- PROBLEM DESCRIPTION -
Update these records by replacing "scientific name" with "binomial" throughout, keeping every other line the same.

- SOURCE RECORDS -
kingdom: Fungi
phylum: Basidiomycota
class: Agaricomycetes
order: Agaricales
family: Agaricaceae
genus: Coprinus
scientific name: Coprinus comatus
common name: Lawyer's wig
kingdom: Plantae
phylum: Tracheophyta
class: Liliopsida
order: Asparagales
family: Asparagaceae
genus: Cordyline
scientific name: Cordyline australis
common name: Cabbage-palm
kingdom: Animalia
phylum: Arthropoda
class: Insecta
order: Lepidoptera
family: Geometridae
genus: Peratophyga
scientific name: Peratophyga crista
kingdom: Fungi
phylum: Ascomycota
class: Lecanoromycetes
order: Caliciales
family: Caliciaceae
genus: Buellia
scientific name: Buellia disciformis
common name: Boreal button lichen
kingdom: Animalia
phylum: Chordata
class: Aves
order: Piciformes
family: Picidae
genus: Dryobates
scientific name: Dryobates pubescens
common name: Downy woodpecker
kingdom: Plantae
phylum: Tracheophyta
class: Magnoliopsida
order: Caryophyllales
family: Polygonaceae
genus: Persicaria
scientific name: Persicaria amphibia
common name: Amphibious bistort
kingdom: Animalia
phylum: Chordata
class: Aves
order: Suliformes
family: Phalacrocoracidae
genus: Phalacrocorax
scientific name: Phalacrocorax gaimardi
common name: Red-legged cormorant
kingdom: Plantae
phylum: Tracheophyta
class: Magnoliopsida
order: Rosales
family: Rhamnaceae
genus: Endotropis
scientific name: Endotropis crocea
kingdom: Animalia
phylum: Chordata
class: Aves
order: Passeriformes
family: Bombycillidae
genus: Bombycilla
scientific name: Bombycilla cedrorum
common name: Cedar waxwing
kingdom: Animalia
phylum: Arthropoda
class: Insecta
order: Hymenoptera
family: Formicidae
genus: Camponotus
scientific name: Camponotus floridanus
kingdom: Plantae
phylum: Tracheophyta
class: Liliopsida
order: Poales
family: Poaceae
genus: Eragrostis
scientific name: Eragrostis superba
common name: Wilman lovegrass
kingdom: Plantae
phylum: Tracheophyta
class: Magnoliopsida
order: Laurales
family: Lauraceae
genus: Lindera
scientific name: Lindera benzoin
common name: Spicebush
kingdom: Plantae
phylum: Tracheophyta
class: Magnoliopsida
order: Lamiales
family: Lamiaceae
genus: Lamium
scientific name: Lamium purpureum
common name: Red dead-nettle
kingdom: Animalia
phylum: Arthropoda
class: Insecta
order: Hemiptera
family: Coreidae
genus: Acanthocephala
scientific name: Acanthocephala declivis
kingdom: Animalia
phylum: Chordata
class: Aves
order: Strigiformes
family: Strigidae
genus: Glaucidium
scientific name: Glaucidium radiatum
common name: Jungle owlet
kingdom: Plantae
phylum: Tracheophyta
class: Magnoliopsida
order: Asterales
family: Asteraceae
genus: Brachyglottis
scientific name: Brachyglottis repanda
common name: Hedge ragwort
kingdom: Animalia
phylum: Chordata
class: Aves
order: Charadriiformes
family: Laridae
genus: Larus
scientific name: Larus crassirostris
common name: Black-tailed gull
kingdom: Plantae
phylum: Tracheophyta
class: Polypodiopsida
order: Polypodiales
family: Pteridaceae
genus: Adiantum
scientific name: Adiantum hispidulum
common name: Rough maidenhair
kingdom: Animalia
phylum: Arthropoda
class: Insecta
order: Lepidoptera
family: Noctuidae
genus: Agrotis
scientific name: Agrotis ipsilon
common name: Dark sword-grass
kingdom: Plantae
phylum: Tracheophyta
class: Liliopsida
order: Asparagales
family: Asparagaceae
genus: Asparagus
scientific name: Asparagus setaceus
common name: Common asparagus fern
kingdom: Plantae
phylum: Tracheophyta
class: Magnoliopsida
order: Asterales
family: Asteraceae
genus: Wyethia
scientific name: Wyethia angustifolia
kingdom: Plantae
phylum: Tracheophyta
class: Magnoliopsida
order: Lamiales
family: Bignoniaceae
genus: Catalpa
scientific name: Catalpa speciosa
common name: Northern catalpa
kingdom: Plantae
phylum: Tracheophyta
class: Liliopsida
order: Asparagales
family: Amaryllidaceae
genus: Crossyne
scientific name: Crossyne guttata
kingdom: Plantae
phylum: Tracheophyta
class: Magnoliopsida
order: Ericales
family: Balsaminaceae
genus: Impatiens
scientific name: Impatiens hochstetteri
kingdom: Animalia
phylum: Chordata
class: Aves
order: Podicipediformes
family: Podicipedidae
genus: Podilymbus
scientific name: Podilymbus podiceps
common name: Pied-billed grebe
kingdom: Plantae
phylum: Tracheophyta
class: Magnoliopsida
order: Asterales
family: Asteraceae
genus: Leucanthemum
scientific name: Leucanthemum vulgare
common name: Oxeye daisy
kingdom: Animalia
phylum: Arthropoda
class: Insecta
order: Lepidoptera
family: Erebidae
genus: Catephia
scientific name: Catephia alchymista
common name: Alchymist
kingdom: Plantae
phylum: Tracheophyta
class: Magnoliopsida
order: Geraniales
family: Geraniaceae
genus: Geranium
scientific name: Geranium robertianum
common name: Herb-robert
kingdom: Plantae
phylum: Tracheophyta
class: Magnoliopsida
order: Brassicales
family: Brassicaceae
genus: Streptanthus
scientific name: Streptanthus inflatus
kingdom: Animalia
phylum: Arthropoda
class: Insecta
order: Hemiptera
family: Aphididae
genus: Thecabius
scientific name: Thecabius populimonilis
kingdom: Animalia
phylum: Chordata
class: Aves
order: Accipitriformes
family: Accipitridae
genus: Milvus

- THE OUTPUT -
kingdom: Fungi
phylum: Basidiomycota
class: Agaricomycetes
order: Agaricales
family: Agaricaceae
genus: Coprinus
binomial: Coprinus comatus
common name: Lawyer's wig
kingdom: Plantae
phylum: Tracheophyta
class: Liliopsida
order: Asparagales
family: Asparagaceae
genus: Cordyline
binomial: Cordyline australis
common name: Cabbage-palm
kingdom: Animalia
phylum: Arthropoda
class: Insecta
order: Lepidoptera
family: Geometridae
genus: Peratophyga
binomial: Peratophyga crista
kingdom: Fungi
phylum: Ascomycota
class: Lecanoromycetes
order: Caliciales
family: Caliciaceae
genus: Buellia
binomial: Buellia disciformis
common name: Boreal button lichen
kingdom: Animalia
phylum: Chordata
class: Aves
order: Piciformes
family: Picidae
genus: Dryobates
binomial: Dryobates pubescens
common name: Downy woodpecker
kingdom: Plantae
phylum: Tracheophyta
class: Magnoliopsida
order: Caryophyllales
family: Polygonaceae
genus: Persicaria
binomial: Persicaria amphibia
common name: Amphibious bistort
kingdom: Animalia
phylum: Chordata
class: Aves
order: Suliformes
family: Phalacrocoracidae
genus: Phalacrocorax
binomial: Phalacrocorax gaimardi
common name: Red-legged cormorant
kingdom: Plantae
phylum: Tracheophyta
class: Magnoliopsida
order: Rosales
family: Rhamnaceae
genus: Endotropis
binomial: Endotropis crocea
kingdom: Animalia
phylum: Chordata
class: Aves
order: Passeriformes
family: Bombycillidae
genus: Bombycilla
binomial: Bombycilla cedrorum
common name: Cedar waxwing
kingdom: Animalia
phylum: Arthropoda
class: Insecta
order: Hymenoptera
family: Formicidae
genus: Camponotus
binomial: Camponotus floridanus
kingdom: Plantae
phylum: Tracheophyta
class: Liliopsida
order: Poales
family: Poaceae
genus: Eragrostis
binomial: Eragrostis superba
common name: Wilman lovegrass
kingdom: Plantae
phylum: Tracheophyta
class: Magnoliopsida
order: Laurales
family: Lauraceae
genus: Lindera
binomial: Lindera benzoin
common name: Spicebush
kingdom: Plantae
phylum: Tracheophyta
class: Magnoliopsida
order: Lamiales
family: Lamiaceae
genus: Lamium
binomial: Lamium purpureum
common name: Red dead-nettle
kingdom: Animalia
phylum: Arthropoda
class: Insecta
order: Hemiptera
family: Coreidae
genus: Acanthocephala
binomial: Acanthocephala declivis
kingdom: Animalia
phylum: Chordata
class: Aves
order: Strigiformes
family: Strigidae
genus: Glaucidium
binomial: Glaucidium radiatum
common name: Jungle owlet
kingdom: Plantae
phylum: Tracheophyta
class: Magnoliopsida
order: Asterales
family: Asteraceae
genus: Brachyglottis
binomial: Brachyglottis repanda
common name: Hedge ragwort
kingdom: Animalia
phylum: Chordata
class: Aves
order: Charadriiformes
family: Laridae
genus: Larus
binomial: Larus crassirostris
common name: Black-tailed gull
kingdom: Plantae
phylum: Tracheophyta
class: Polypodiopsida
order: Polypodiales
family: Pteridaceae
genus: Adiantum
binomial: Adiantum hispidulum
common name: Rough maidenhair
kingdom: Animalia
phylum: Arthropoda
class: Insecta
order: Lepidoptera
family: Noctuidae
genus: Agrotis
binomial: Agrotis ipsilon
common name: Dark sword-grass
kingdom: Plantae
phylum: Tracheophyta
class: Liliopsida
order: Asparagales
family: Asparagaceae
genus: Asparagus
binomial: Asparagus setaceus
common name: Common asparagus fern
kingdom: Plantae
phylum: Tracheophyta
class: Magnoliopsida
order: Asterales
family: Asteraceae
genus: Wyethia
binomial: Wyethia angustifolia
kingdom: Plantae
phylum: Tracheophyta
class: Magnoliopsida
order: Lamiales
family: Bignoniaceae
genus: Catalpa
binomial: Catalpa speciosa
common name: Northern catalpa
kingdom: Plantae
phylum: Tracheophyta
class: Liliopsida
order: Asparagales
family: Amaryllidaceae
genus: Crossyne
binomial: Crossyne guttata
kingdom: Plantae
phylum: Tracheophyta
class: Magnoliopsida
order: Ericales
family: Balsaminaceae
genus: Impatiens
binomial: Impatiens hochstetteri
kingdom: Animalia
phylum: Chordata
class: Aves
order: Podicipediformes
family: Podicipedidae
genus: Podilymbus
binomial: Podilymbus podiceps
common name: Pied-billed grebe
kingdom: Plantae
phylum: Tracheophyta
class: Magnoliopsida
order: Asterales
family: Asteraceae
genus: Leucanthemum
binomial: Leucanthemum vulgare
common name: Oxeye daisy
kingdom: Animalia
phylum: Arthropoda
class: Insecta
order: Lepidoptera
family: Erebidae
genus: Catephia
binomial: Catephia alchymista
common name: Alchymist
kingdom: Plantae
phylum: Tracheophyta
class: Magnoliopsida
order: Geraniales
family: Geraniaceae
genus: Geranium
binomial: Geranium robertianum
common name: Herb-robert
kingdom: Plantae
phylum: Tracheophyta
class: Magnoliopsida
order: Brassicales
family: Brassicaceae
genus: Streptanthus
binomial: Streptanthus inflatus
kingdom: Animalia
phylum: Arthropoda
class: Insecta
order: Hemiptera
family: Aphididae
genus: Thecabius
binomial: Thecabius populimonilis
kingdom: Animalia
phylum: Chordata
class: Aves
order: Accipitriformes
family: Accipitridae
genus: Milvus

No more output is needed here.